Un altro pezzo di storia che si insiste a falsificare e rimuovere è il fatto che, piaccia o no, durante la seconda guerra mondiale la maggioranza dei partigiani triestini non militò affatto nel piccolissimo CLN locale italiano, tardivo e non riconosciuto, ma nella forte Resistenza unitaria slovena ed italiana riconosciuta dagli Alleati e dal Governo italiano col CLN Alta Italia legittimi.

Nei giorni scorsi l’ambiente cittadino che si richiama legittimamente, per storia ed ideali propri, a quelle tradizioni partigiane italo-slovene ha celebrato in Municipio un matrimonio civile con foto rituale degli sposi col sindaco, e poi cori e bandiere partigiane storiche, appunto italiane e slovene. Per una realtà giornalistica e politica normale sarebbe stato un fatto di cronaca e libertà d’opinione come altri, semmai interessante da approfondire.

Qui il Piccolo e la destra politica l’hanno invece usato per montarci su una dello loro becere campagne d’intolleranza, spacciando le bandiere per jugoslave, etichettando spregiativamente i partigiani come ‘titini’, nostalgici, eccetera, e coinvolgendo il sindaco Cosolini. Che non solo non ha saputo dir chiaro a quotidiano e politici di occuparsi piuttosto dei problemi veri della città, ma si è piegato a giustificarsi dicendo che se avesse visto quei simboli partigiani se ne sarebbe dissociato.

È mai possibile che nel mondo del 2011 qui a Trieste restiamo ancora succubi di chi continua a speculare su fatti storici vecchi di settant’anni (i pochi protagonisti superstiti ne hanno ormai novanta) negandoci il normale diritto di avere anche opinioni diverse su questi argomenti come su ogni altra cosa, spacciandoci sempre le stesse disinformazioni ed aizzandoci tra noi?

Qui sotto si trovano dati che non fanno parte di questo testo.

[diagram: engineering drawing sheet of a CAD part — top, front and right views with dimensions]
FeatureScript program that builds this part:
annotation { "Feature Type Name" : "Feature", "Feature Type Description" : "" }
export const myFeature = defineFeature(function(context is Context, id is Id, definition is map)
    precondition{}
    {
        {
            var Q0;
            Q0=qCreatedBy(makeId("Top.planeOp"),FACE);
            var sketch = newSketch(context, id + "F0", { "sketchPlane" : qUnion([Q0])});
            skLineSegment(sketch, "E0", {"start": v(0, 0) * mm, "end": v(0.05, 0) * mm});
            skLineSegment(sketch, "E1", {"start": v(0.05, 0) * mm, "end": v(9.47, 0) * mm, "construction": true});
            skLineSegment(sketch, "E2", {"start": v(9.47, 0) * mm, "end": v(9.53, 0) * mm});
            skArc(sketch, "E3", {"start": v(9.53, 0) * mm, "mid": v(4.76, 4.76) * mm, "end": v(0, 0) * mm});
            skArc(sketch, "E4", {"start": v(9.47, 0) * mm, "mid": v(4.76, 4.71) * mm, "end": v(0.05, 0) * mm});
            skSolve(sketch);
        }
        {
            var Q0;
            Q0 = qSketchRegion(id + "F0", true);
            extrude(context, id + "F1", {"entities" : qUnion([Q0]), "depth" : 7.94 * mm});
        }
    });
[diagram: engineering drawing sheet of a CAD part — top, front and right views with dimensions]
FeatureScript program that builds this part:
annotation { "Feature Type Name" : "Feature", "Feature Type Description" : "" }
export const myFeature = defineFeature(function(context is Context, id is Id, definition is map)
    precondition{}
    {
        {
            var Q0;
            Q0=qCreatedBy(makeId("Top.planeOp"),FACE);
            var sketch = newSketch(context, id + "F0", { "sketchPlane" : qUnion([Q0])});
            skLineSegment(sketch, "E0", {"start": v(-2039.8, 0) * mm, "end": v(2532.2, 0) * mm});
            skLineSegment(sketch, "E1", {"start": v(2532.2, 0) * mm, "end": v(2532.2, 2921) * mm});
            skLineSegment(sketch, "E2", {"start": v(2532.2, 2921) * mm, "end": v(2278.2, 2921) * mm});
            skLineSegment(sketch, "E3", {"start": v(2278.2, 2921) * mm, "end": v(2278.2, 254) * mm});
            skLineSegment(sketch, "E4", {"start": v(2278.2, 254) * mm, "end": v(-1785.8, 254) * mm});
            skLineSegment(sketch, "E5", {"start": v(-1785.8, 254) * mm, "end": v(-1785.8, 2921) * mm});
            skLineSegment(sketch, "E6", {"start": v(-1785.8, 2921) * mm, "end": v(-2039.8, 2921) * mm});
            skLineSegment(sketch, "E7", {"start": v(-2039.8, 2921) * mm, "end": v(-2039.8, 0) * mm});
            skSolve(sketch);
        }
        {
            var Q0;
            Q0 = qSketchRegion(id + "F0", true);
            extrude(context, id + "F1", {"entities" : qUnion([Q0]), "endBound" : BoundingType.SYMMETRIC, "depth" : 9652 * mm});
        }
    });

Ed è possibile non capire che il vecchio trucco pseudopatriottico di costoro, quello del piantare e sventolare bandiere su un passato che ci hanno rovinato loro stessi, è sempre servito soltanto a distoglierci dal fatto che ci stavano e stanno compromettendo e parassitando anche il presente ed il futuro? Per non farsi sbalzare finalmente di sella e calciare via dall’asino che pensano siamo.

Era il trucco, proprio a quei tempi, delle scomparse compagnie teatrali d’avanspettacolo più scadenti. Appena il pubblico incominciava ad indignarsi e rischiavano di volare uova marce e pomodori, correva in scena una ballerina avvolta nella bandiera intonando l’inno nazionale: tutti a cantarlo in piedi come scemi, applauso finale alla patria ed incasso salvo. Un oltraggio inverecondo passato per patriottismo, insomma, dagli inetti o peggio. Esattamente come si continua a fare da noi.